Probably a more popular social media tool for us property professionals is LinkedIn. The growth of this business orientated social networking service is staggering with two new members joining every second and the UK network alone exceeding 15 million according to Linkedin.
Twitter also enables us to keep a close eye not only on our clients and prospective clients but our competitors ,which we all know is incredibly valuable when operating in a fast-paced and increasingly competitive market
For many of its users LinkedIn is a way of connecting – a Facebook or Friends Reunited for our modern day business community if you like, but when fully understood and applied, it can act as a powerful business tool. For instance, it can allow us to showcase our expertise and thought leadership to a large network of influential people. Even more than this, it is a great tool for demonstrating innovation within an organisation, and attracting talent by engaging with Generation Y at a time when recruiting staff is more competitive than ever. In my opinion, LinkedIn should be an essential part of the modern property professional’s business kit.
To date, my social media experience has been enormously enjoyable. I started slowly, dipping a hesitant toe into the water, but it is a journey I have found myself enjoying enormously over the last 18 months, and at times with the enthusiasm of a seven year old in a Lego store. What has made it even more exciting (and sometimes challenging) is learning how to use social media tools through my orchard of Apple products which requires help and insight to make the most of them for business.

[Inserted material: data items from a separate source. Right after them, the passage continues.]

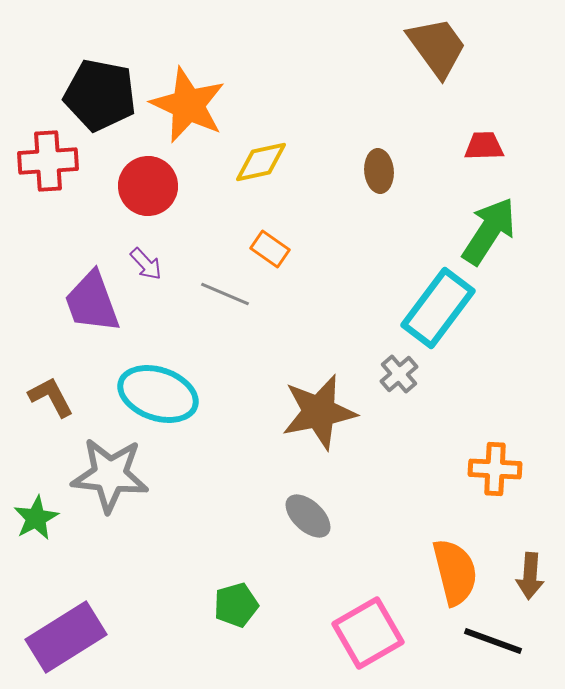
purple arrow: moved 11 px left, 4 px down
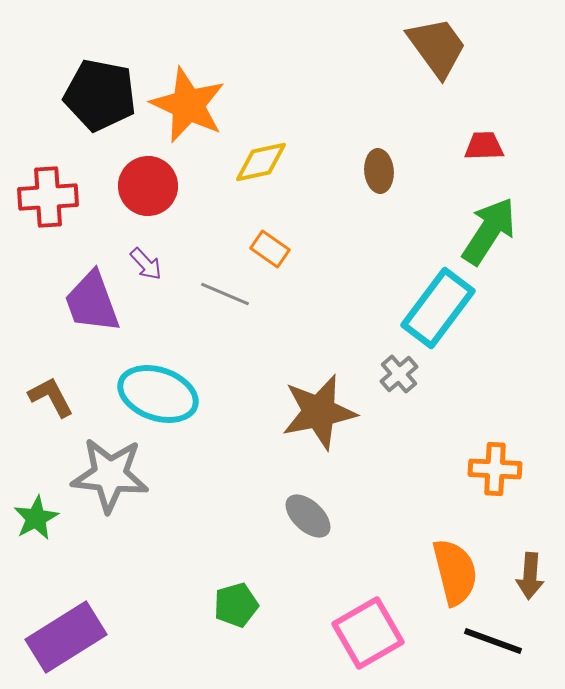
red cross: moved 36 px down
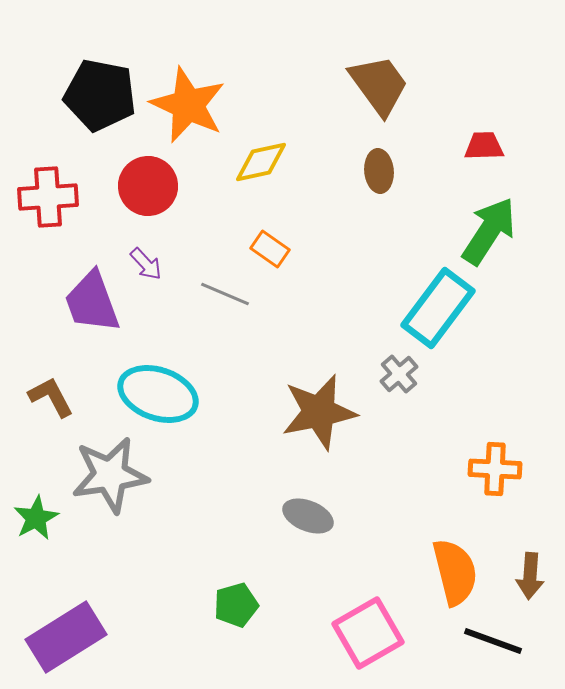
brown trapezoid: moved 58 px left, 38 px down
gray star: rotated 14 degrees counterclockwise
gray ellipse: rotated 21 degrees counterclockwise
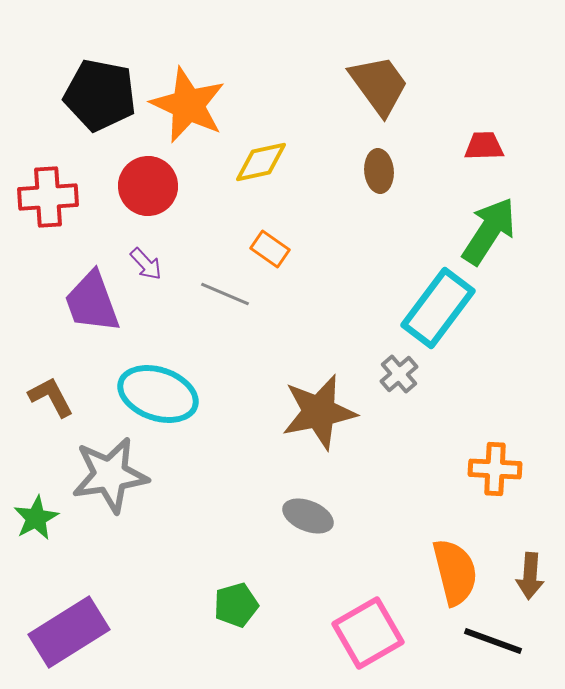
purple rectangle: moved 3 px right, 5 px up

Those most prolific, creative and enthusiastic within my Buildings & Construction team are among the more junior and the most hesitant include some of the more senior members. In this arena the teacher/student profile has been reversed; but the results can be very exciting. For example this week I created a ‘Hero Image’, yet only a week ago I didn’t know what one was, nor that it would help my LinkedIn profile (I am assured) stand out from the crowd (for those who don’t know a ‘Hero Image’ is a cover photo to convey the purpose of a LinkedIn page/group).
Not all social media channels suit us all or our circumstances but we need to be aware of the business benefits of using social media tools and increasingly the choice we may be making in failing to use them.